Vanilla-Rum Caramels

nonstick spray
2 cups sugar
1/2 cup light corn syrup
1  14 oz. can sweetened condensed milk
1/2 cup (1 stick) unsalted butter, cut into small pieces
2 1/2 TB dark rum
1 tsp vanilla extract
1/2 teaspoon kosher salt
good quality flaky sea salt

Directions:

  1. Lightly coat a 8 x 8″ baking pan with nonstick spray and line with parchment paper, leaving a 2″ overhang on 2 sides.
  2. Bring sugar, corn syrup, 1/4 cup water to a boil in a medium saucepan over medium-high heat, stirring to dissolve sugar.
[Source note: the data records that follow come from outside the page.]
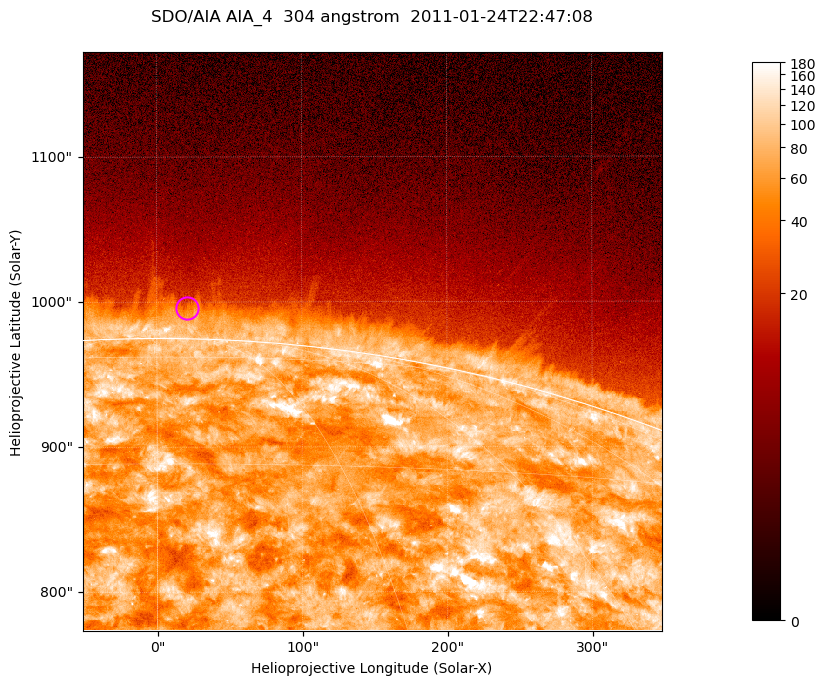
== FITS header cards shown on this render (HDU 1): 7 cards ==
TELESCOP= 'SDO/AIA '           / For AIA: SDO/AIA
INSTRUME= 'AIA_4   '           / For AIA: AIA_ATA1, AIA_ATA2, AIA_ATA3 or AIA_AT
WAVELNTH=                  304 / [angstrom] Wavelength
WAVEUNIT= 'angstrom'           / Wavelength unit: angstrom
DATE-OBS= '2011-01-24T22:47:08.124' / [ISO] Date when observation started; ISO 8
CTYPE1  = 'HPLN-TAN'           / CTYPE1; Typically HPLN
CTYPE2  = 'HPLT-TAN'           / CTYPE2; Typically HPLT

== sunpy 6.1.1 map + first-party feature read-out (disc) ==
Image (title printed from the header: SDO/AIA AIA_4  304 angstrom  2011-01-24T22:47:08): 665 x 665 px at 0.6 arcsec/px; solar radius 975 arcsec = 1625 px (partial field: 2.4% of the solar disc is inside the frame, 46% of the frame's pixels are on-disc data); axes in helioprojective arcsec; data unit not stated in the header (colour bar unlabelled)
Orientation: roll -0.132 deg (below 1 deg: not rotated)
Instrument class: DISC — disc imager (sunpy class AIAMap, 304 A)
Bright regions (active regions / flare kernels): reference = the on-disc median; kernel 5 px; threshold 5 sigma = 127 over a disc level ~70.2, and >= 1.15x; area >= 442 px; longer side >= 8 px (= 4.8 arcsec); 0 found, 0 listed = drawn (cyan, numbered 1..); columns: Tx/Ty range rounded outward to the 2 arcsec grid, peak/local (2 s.f.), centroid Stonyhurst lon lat
Off-limb structures (1.02-1.3 R_sun): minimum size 221 px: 4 found; the strongest spans PA ~355..0 deg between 1.02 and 1.03 R_sun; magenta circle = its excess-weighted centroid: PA ~0 deg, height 1.02 R_sun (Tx ~20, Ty ~996 arcsec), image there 1.6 x the reference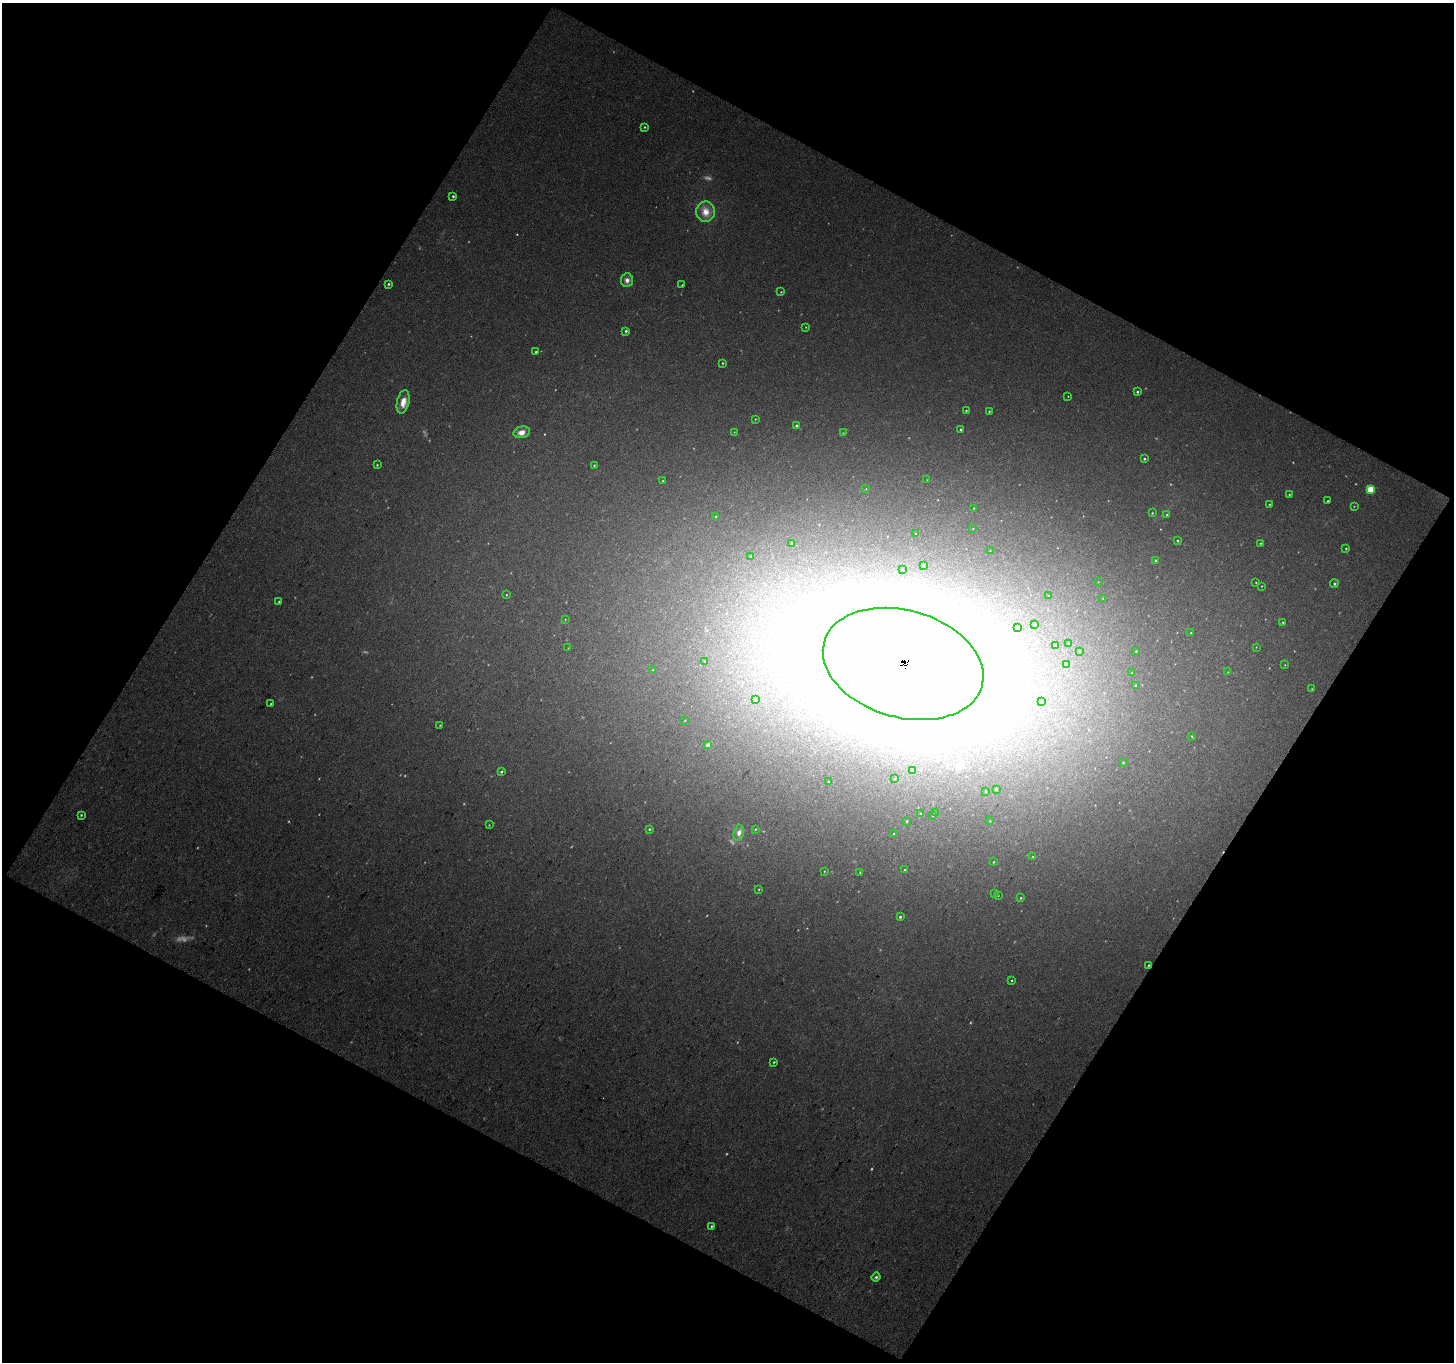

Cook, swirling pan occasionally, until mixture turns a deep amber color, 8 - 15 minutes. You don't want to walk away from this, as once it starts to darken, it'll move pretty quickly and you don't want a pot of burnt sugar on your hands.
  3. Remove pan from heat and whisk in sweetened condensed milk and butter (mixture will bubble vigorously) until smooth. Fit pan with candy thermometer and return to medium-low heat. Cook, whisking constantly, until thermometer registers 240F.
  4. Remove from heat and whisk in the rum, vanilla, and kosher salt. Pour into prepared pan; let cool.
  5. Sprinkle caramel with sea salt, cut into 1 inch pieces and wrap individually in parchment paper. Don't use foil wrappers. Sticky nightmare.
  6. Caramels can be made a few weeks in advance. Store in an airtight container at room temperature (if you're using immediately) or in the fridge (if you're looking to keep them around for a while). I keep mine in the fridge, for the most part, but leave a handful at a time in the candy dish.